The proper way to split text data is to use a tokenizer to ensure that any
single request is under the models token limit, and to overlap chunks to provide
semantic context and preserve information. For the sake of this example, we’re going
just to split by a set character length (CHUNK_SIZE
).
While the embedding model has a limit on the number of input tokens for a single
embedding, the number of chunks that we can process in a single batch is limited by
the VRAM of the GPU. We set the BATCH_SIZE
accordingly.
BATCH_SIZE = 256
CHUNK_SIZE = 512
def generate_batches_of_chunks(
dataset, chunk_size: int = CHUNK_SIZE, batch_size: int = BATCH_SIZE
):
"""Creates batches of chunks by naively slicing strings according to CHUNK_SIZE."""
batch = []
for entry_index, data in enumerate(dataset):
product_id = data["asin"]
user_id = data["user_id"]
timestamp = data["timestamp"]
title = data["title"]
text = data["text"]
for chunk_index, chunk_start in enumerate(range(0, len(text), chunk_size)):
batch.append(
(
entry_index,
chunk_index,
product_id,
user_id,
timestamp,
title,
text[chunk_start : chunk_start + chunk_size],
)
)
if len(batch) == batch_size:
yield batch
batch = []
if batch:
yield batch
def spawn_server(
model_id: str = MODEL_ID,
port: int = 8000,
max_client_batch_size: int = BATCH_SIZE,
max_batch_tokens: int = BATCH_SIZE * CHUNK_SIZE,
huggingface_hub_cache: str = MODEL_DIR,
):
"""Starts a text embedding inference server in a subprocess."""
import socket
LAUNCH_FLAGS = [
"--model-id",
model_id,
"--port",
str(port),
"--max-client-batch-size",
str(max_client_batch_size),
"--max-batch-tokens",
str(max_batch_tokens),
"--huggingface-hub-cache",
huggingface_hub_cache,
]
process = subprocess.Popen(["text-embeddings-router"] + LAUNCH_FLAGS)

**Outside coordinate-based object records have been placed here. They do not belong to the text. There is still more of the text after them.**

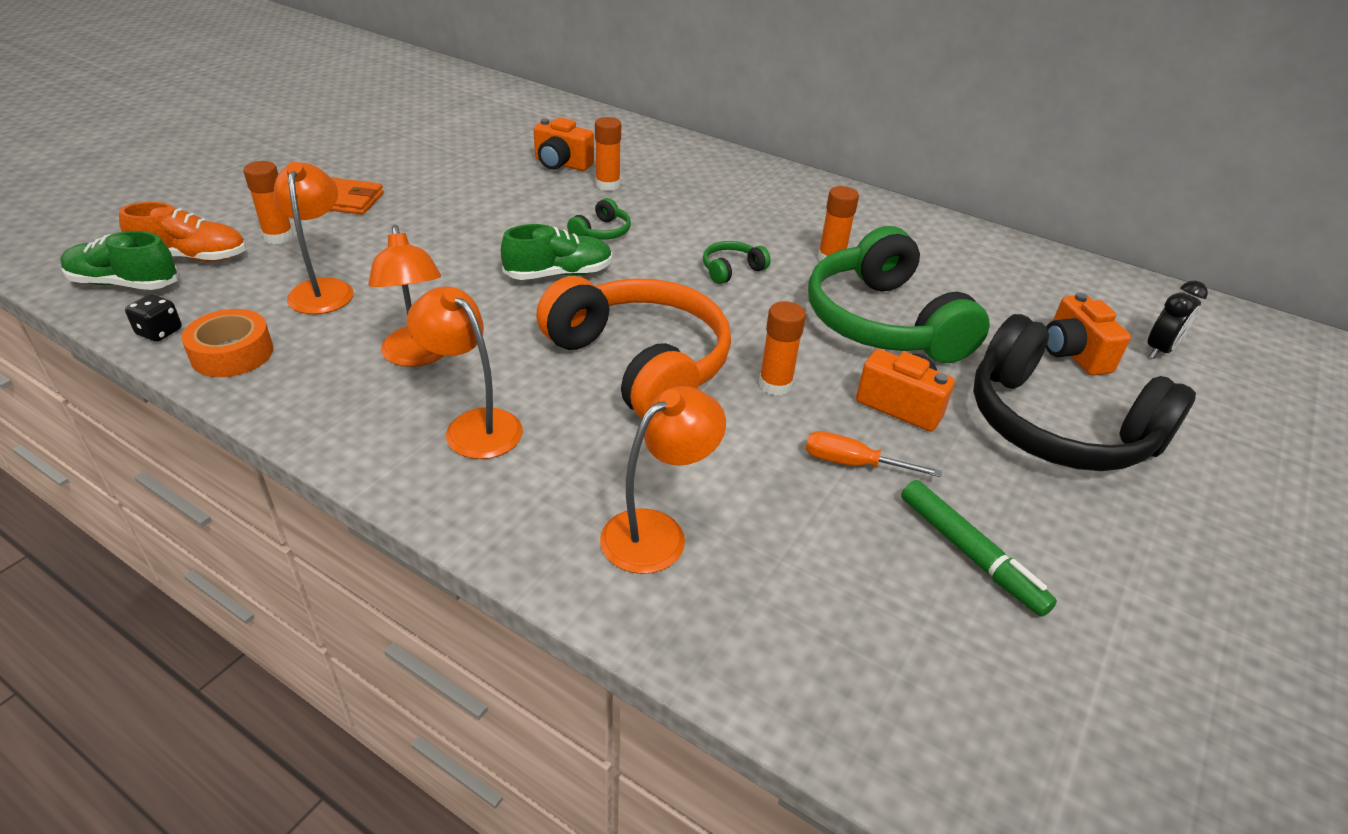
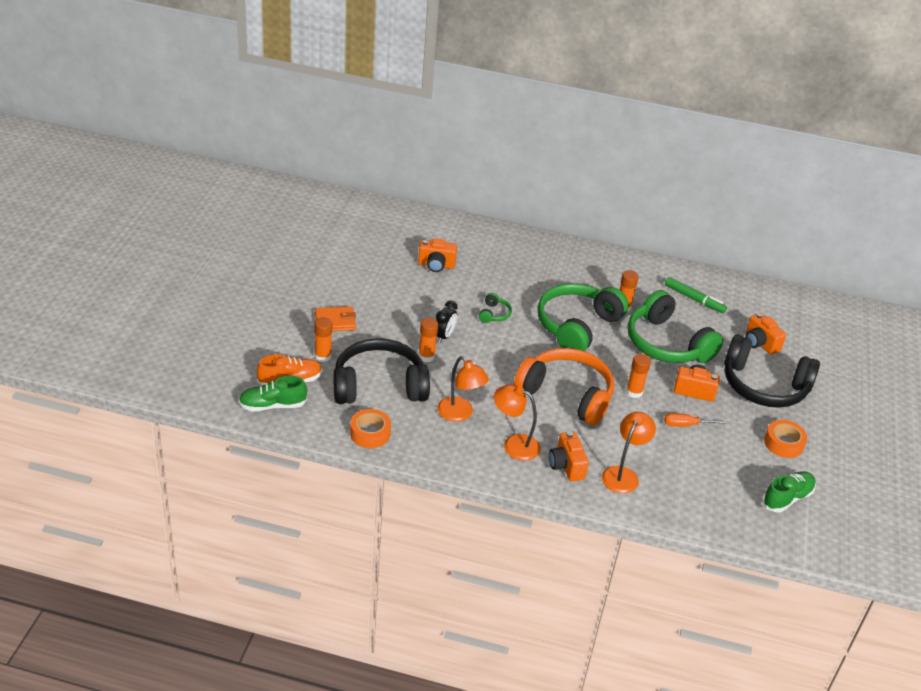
camera: 20 degrees left, 0 degrees up
(159, 332) = (322, 430): black dice -> none
(323, 289) = (379, 385): orange lamp -> black headphones
(547, 487) = (566, 466): none -> orange camera
(559, 274) = (491, 349): green shoe -> green shoe (787, 498)
(607, 185) = (474, 277): orange glue stick -> orange glue stick (426, 356)
(731, 270) = (577, 326): green headphones -> green headphones, size x2.48
(970, 554) = (748, 454): green marker -> green marker (694, 299)
(1067, 549) = (783, 443): none -> orange tape
(1159, 350) = (798, 332): black clock -> black clock (444, 336)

# Poll until webserver at 127.0.0.1:8000 accepts connections before running inputs.
while True:
try:
socket.create_connection(("127.0.0.1", port), timeout=1).close()
print("Inference server ready!")
return process
except (socket.timeout, ConnectionRefusedError):
retcode = process.poll() # Check if the process has terminated.
if retcode is not None:
raise RuntimeError(f"Launcher exited unexpectedly with code {retcode}")